**TASK GOAL:** Convert every line of the material below into a JSON array of strings, one string per line, and omit any blank lines.

## Start PROVIDED RECORDS

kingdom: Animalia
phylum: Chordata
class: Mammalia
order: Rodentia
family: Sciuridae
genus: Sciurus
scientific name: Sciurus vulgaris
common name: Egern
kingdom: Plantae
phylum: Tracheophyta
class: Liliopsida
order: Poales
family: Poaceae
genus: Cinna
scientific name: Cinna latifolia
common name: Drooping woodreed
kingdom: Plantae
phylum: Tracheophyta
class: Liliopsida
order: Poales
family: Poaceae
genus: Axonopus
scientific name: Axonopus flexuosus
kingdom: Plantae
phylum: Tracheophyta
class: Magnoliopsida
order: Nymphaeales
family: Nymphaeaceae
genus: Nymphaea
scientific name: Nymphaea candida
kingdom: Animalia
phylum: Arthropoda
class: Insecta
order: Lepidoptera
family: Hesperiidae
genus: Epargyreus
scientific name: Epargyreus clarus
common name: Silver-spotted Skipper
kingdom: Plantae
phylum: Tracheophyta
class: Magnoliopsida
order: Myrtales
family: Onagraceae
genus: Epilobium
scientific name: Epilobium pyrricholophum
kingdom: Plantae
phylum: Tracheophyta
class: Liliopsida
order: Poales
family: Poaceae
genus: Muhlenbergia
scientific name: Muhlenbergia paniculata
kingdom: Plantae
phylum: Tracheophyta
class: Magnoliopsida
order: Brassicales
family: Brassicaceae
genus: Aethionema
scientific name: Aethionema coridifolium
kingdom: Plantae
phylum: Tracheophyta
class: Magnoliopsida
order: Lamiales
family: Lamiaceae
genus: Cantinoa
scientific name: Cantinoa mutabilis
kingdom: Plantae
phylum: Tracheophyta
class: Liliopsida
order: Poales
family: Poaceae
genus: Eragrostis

## End PROVIDED RECORDS

**WRITTEN ANSWER:**
[
  "kingdom: Animalia",
  "phylum: Chordata",
  "class: Mammalia",
  "order: Rodentia",
  "family: Sciuridae",
  "genus: Sciurus",
  "scientific name: Sciurus vulgaris",
  "common name: Egern",
  "kingdom: Plantae",
  "phylum: Tracheophyta",
  "class: Liliopsida",
  "order: Poales",
  "family: Poaceae",
  "genus: Cinna",
  "scientific name: Cinna latifolia",
  "common name: Drooping woodreed",
  "kingdom: Plantae",
  "phylum: Tracheophyta",
  "class: Liliopsida",
  "order: Poales",
  "family: Poaceae",
  "genus: Axonopus",
  "scientific name: Axonopus flexuosus",
  "kingdom: Plantae",
  "phylum: Tracheophyta",
  "class: Magnoliopsida",
  "order: Nymphaeales",
  "family: Nymphaeaceae",
  "genus: Nymphaea",
  "scientific name: Nymphaea candida",
  "kingdom: Animalia",
  "phylum: Arthropoda",
  "class: Insecta",
  "order: Lepidoptera",
  "family: Hesperiidae",
  "genus: Epargyreus",
  "scientific name: Epargyreus clarus",
  "common name: Silver-spotted Skipper",
  "kingdom: Plantae",
  "phylum: Tracheophyta",
  "class: Magnoliopsida",
  "order: Myrtales",
  "family: Onagraceae",
  "genus: Epilobium",
  "scientific name: Epilobium pyrricholophum",
  "kingdom: Plantae",
  "phylum: Tracheophyta",
  "class: Liliopsida",
  "order: Poales",
  "family: Poaceae",
  "genus: Muhlenbergia",
  "scientific name: Muhlenbergia paniculata",
  "kingdom: Plantae",
  "phylum: Tracheophyta",
  "class: Magnoliopsida",
  "order: Brassicales",
  "family: Brassicaceae",
  "genus: Aethionema",
  "scientific name: Aethionema coridifolium",
  "kingdom: Plantae",
  "phylum: Tracheophyta",
  "class: Magnoliopsida",
  "order: Lamiales",
  "family: Lamiaceae",
  "genus: Cantinoa",
  "scientific name: Cantinoa mutabilis",
  "kingdom: Plantae",
  "phylum: Tracheophyta",
  "class: Liliopsida",
  "order: Poales",
  "family: Poaceae",
  "genus: Eragrostis"
]